- Film poster
- Directed by: Prabhu Jeyaram
- Produced by: Sudhan Sundaram G. Jayaram
- Starring: R. S. Karthiik Ayra
- Cinematography: Arunkrishna Radhakrishnan
- Edited by: Prakash Karunanithi
- Music by: Guna Balasubramanian
- Production company: Passion Studios
- Distributed by: SonyLIV
- Release date: 29 October 2021;
- Country: India
- Language: Tamil

= Yennanga Sir Unga Sattam =

2021 Indian film

Yennanga Sir Unga Sattam is a 2021 Indian Tamil-language drama film directed by Prabhu Jeyaram and starring R. S. Karthiik and Ayra. Produced by Passion Studios, it was released on SonyLIV 29 October 2021.

== Production ==
The film's debutant director Prabhu Jeyaram stated that he tried to talk about the issues in the caste-based society from a neutral perspective. The film was made in a new format, known as a 'duplex movie', meaning the first half and the second half are two different films. Actors were seen playing different characters in the second half, but the two stories will come together in the end. The director linked the format to K. Balachander's Oru Veedu Iru Vaasal (1990).
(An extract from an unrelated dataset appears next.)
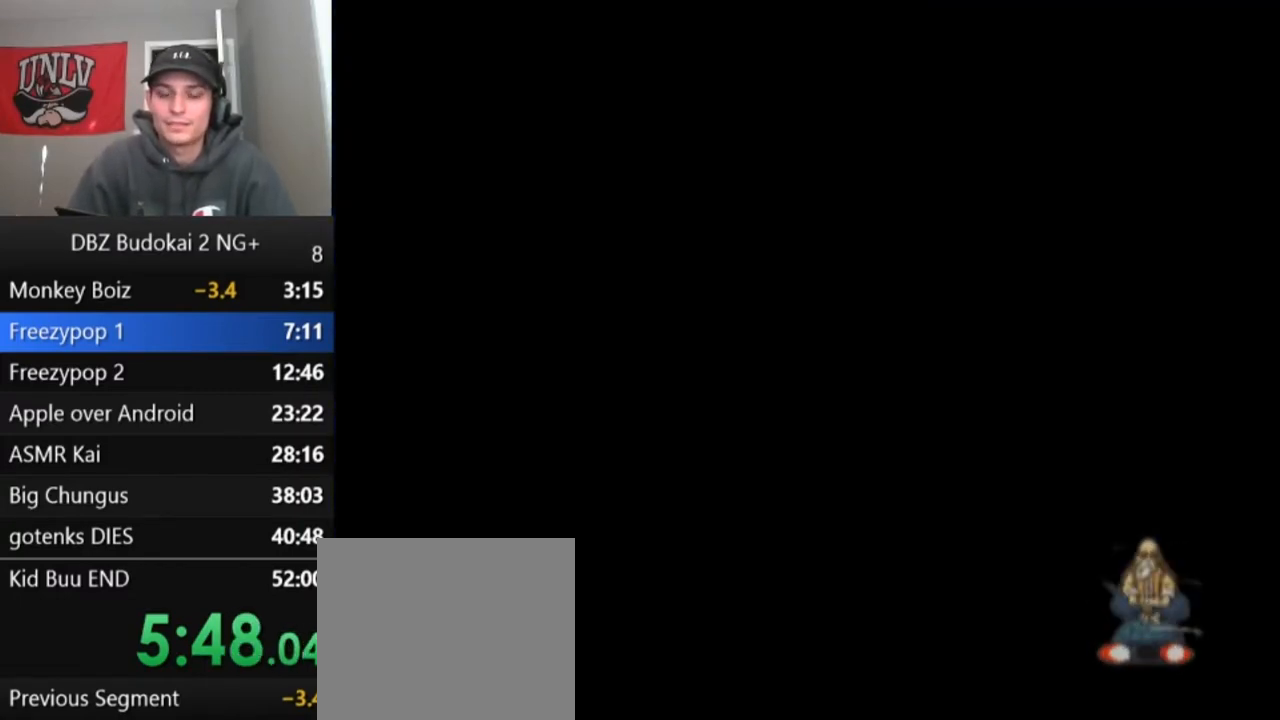
{"buttons": [], "left_stick": "center", "events": [[100, "START", "up"], [201, "START", "down"], [301, "START", "up"]]}
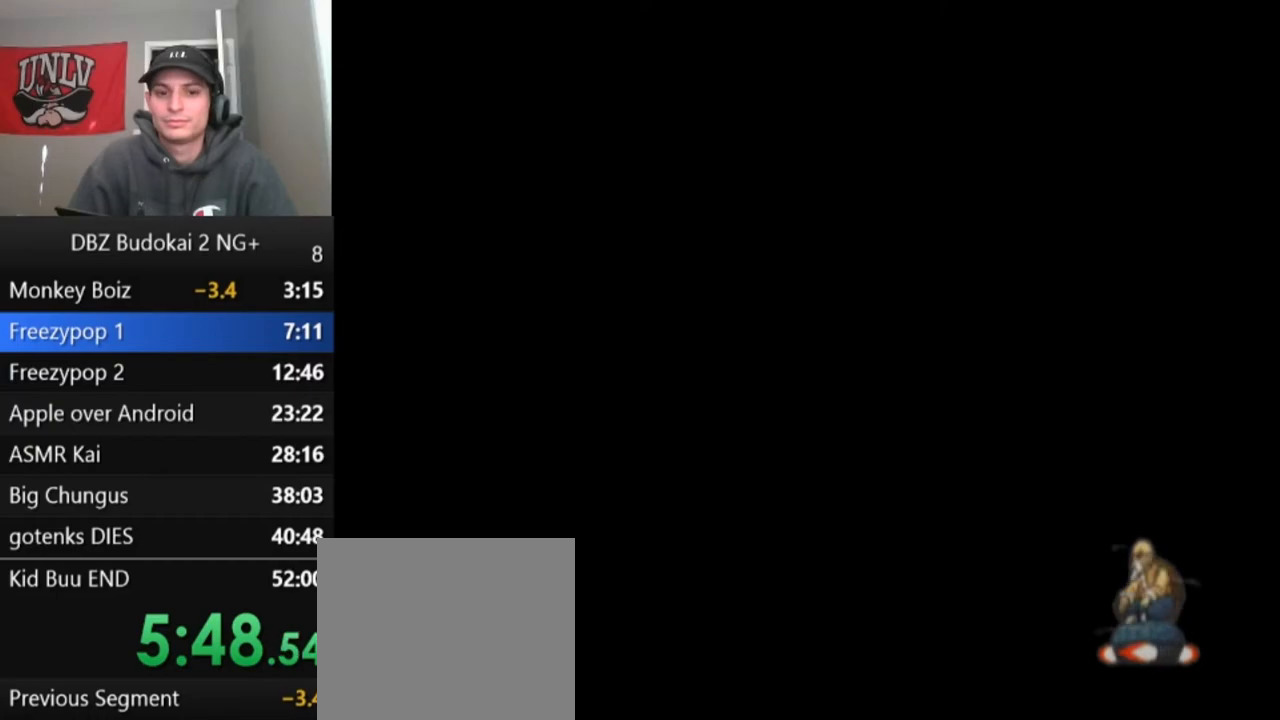
{"buttons": [], "left_stick": "center", "events": [[33, "START", "down"], [100, "START", "up"], [200, "START", "down"], [300, "START", "up"], [367, "START", "down"], [467, "START", "up"]]}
The film is about the trained archakas of all castes, and released at a time when the Tamil Nadu government had appointed 24 trained archakas of all castes at the Hindu temples maintained by the Department of Hindu Religious and Charitable Endowments. Prabhu met Mariasamy, the first non-Brahmin temple priest, and gathered a lot of information about the changes.

== Release and reception ==
The film was released on 29 October 2021 on the streaming platform, SonyLIV. A critic from The Times of India noted that the film was an "earnest but simplistic conversation on caste and reservation" and gave the film a positive review. In contrast, a critic from The New Indian Express noted "the film aims for the skies, but the convoluted writing ensures that it never rises above the ceiling". A critic from Sify stated that "Overall, Yennanga Sir Unga Sattam is a good watch for the topical second half of the film. However, an urgent trimming is required in the first half".